INA-17 scientific background of the meeting
During the last decade the growing knowledge about structural and functional networks within the brain further fosters the understanding of how the brain achieves its astonishing functionality. Moreover, the knowledge about the dynamics of the maturation of these networks during brain development as well as their degradation during aging or diseases facilitates the understanding of functional impairments (e. g. neurobehavioral phenotype of toxic exposures) related to these processes. In parallel, the “omics-technics” provided enormous insights about the neurobiological processes underlying brain functions such as attention, memory and learning across the lifespan. All of these areas benefit from the huge progress in hard- and software development allowing data analyses that were unimaginable a couple of years ago. This scientific boost in neuroscience also affected the research topics and methodology in neurotoxicology. During the last decade, there was also another turning point related to toxicological risk assessment. Since the 2007 report by the National Academy of Sciences about toxicity testing in the 21st century many researchers in neurotoxicology developed toxicity testing strategies carried out in vitro in human cells or cell lines.

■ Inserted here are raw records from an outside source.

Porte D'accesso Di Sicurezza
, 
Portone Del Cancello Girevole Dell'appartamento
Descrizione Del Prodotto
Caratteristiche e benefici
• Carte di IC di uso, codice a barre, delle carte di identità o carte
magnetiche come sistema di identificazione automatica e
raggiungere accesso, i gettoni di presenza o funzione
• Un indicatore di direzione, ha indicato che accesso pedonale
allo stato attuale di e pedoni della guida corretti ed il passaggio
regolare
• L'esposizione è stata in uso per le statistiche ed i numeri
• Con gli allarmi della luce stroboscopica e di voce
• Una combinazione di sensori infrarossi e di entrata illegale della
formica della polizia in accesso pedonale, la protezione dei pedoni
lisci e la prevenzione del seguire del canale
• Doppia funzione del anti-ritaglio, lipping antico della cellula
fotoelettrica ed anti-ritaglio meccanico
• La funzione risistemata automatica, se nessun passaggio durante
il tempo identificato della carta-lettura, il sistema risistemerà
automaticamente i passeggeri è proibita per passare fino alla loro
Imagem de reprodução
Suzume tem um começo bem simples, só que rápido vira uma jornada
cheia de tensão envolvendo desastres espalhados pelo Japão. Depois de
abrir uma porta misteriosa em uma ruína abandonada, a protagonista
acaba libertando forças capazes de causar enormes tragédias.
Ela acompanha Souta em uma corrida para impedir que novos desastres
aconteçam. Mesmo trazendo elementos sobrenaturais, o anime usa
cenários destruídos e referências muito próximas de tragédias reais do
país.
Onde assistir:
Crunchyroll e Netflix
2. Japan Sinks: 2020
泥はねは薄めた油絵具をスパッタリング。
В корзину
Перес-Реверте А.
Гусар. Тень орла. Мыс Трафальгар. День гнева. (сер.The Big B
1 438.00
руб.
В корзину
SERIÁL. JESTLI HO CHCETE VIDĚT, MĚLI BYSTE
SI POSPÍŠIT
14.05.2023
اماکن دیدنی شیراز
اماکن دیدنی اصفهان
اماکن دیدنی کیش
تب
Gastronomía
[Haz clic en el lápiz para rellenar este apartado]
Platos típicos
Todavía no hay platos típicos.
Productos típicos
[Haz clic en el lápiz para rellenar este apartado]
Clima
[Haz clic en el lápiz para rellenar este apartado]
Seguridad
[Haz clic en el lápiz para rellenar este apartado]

These assays are thought to represent key events of brain development and functioning.
Against this background, the 17th biannual meeting of the International Neurotoxicology Association will discuss what could be achieved so far with respect to the overall theme of “Translational Neurotoxicology”. The scientific program will especially focus on research related to the translation of recent neuroscience knowledge into neurotoxicity research as well as on ways, how recent development in neurotoxicity testing can be translated and included in human risk assessment procedures.
A good scientific meeting needs an excellent venue and according to the INA tradition INA-17 will be held in a secluded place close to the historical Neanderthal and the vibrant Rhein-Ruhr metropole area around Düsseldorf. The Land Gut Höhne is a modern conference and wellness hotel (see picture on the right) with more than 130 rooms and two restaurants. Full congress packages will be available and the traditional INA excursion on Wednesday will bring us to the Neanderthal museum and later to the oldtown of Düsseldorf with its famous bars and breweries.